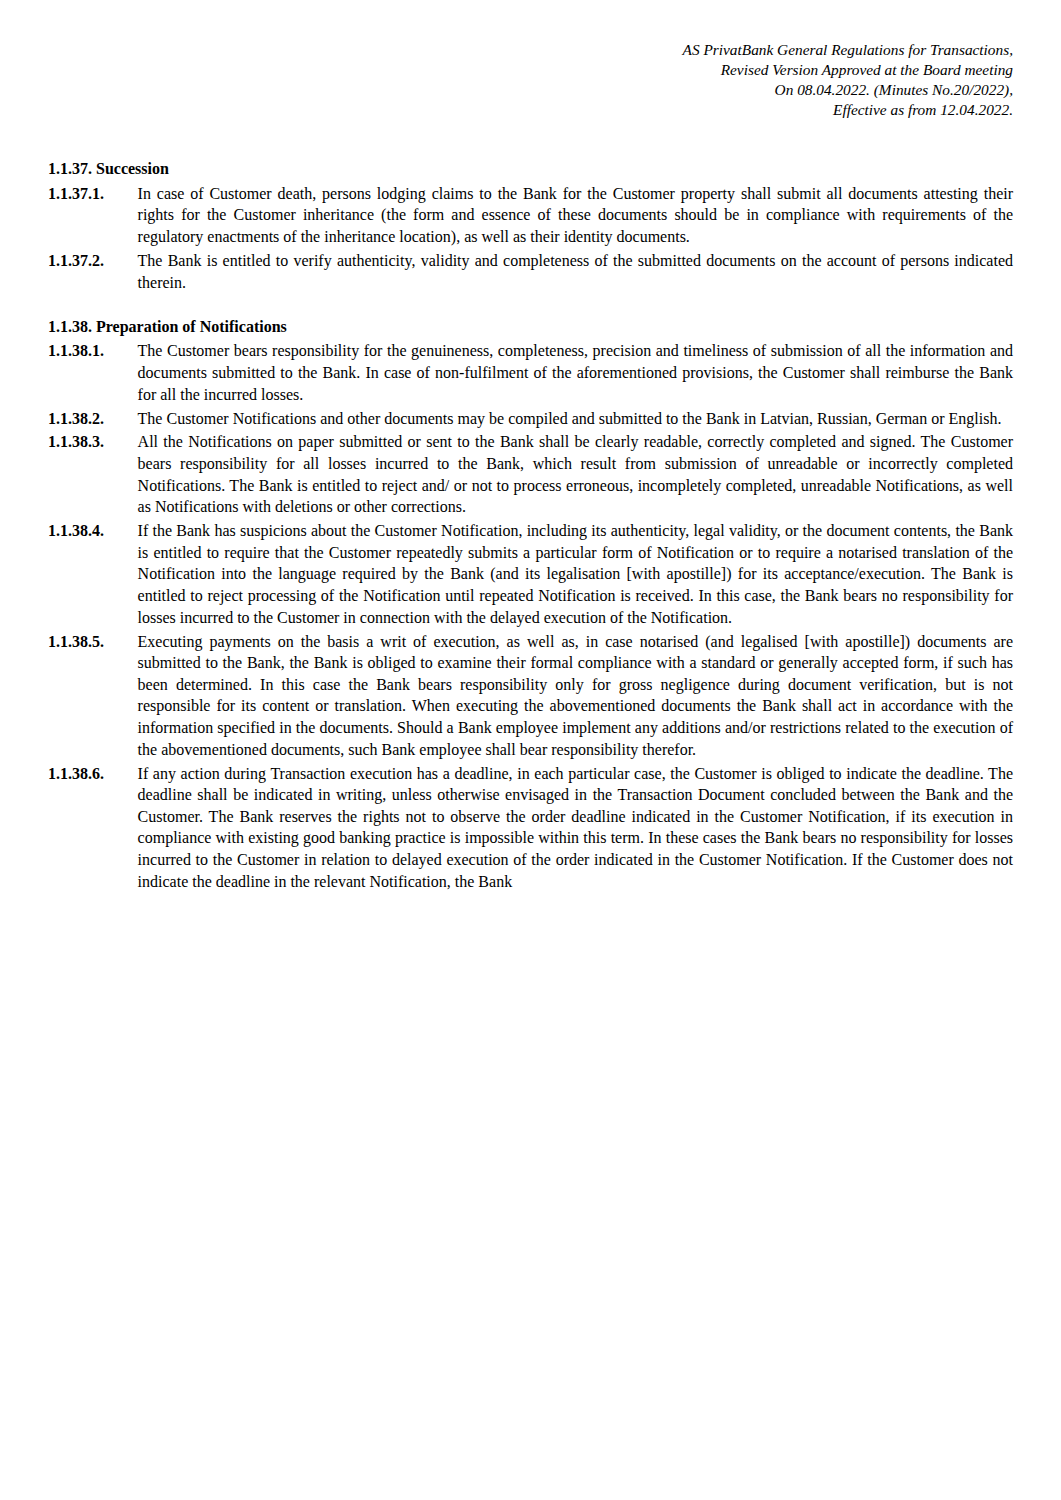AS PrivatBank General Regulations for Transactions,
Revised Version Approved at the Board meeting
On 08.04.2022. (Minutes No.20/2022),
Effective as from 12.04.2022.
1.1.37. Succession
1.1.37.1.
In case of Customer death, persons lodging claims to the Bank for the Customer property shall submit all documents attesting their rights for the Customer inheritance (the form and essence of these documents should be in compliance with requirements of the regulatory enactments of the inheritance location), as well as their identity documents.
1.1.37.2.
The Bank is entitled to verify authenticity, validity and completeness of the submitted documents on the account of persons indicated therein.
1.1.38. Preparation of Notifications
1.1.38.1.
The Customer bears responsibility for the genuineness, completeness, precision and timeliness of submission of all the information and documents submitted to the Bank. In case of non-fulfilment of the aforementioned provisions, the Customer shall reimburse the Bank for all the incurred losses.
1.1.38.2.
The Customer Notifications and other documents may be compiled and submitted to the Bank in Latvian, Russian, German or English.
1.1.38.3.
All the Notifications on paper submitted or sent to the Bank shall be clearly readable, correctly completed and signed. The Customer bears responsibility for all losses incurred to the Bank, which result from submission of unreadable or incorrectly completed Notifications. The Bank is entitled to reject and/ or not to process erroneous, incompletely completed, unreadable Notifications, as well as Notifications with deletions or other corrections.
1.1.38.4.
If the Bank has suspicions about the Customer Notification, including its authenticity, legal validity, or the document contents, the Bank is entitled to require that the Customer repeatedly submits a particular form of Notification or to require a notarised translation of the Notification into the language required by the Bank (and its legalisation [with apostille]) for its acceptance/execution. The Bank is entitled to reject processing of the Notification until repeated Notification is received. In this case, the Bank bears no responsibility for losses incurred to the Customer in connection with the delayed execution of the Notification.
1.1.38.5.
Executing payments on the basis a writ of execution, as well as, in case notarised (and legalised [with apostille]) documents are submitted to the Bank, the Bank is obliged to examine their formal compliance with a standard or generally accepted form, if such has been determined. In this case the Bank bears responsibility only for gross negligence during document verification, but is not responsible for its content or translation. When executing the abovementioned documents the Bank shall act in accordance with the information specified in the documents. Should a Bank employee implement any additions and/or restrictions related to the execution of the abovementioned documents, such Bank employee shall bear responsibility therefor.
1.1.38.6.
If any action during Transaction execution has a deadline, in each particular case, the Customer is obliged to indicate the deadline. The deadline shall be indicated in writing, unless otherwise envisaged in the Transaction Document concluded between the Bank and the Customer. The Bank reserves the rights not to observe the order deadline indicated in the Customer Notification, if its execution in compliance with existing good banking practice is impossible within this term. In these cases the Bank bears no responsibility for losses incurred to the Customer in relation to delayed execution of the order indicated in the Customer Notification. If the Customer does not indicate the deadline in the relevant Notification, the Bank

## Problem to work on
Find every line of the data above that holds the word "particular", then state how many there are and nothing else.

## Answer to this problem
2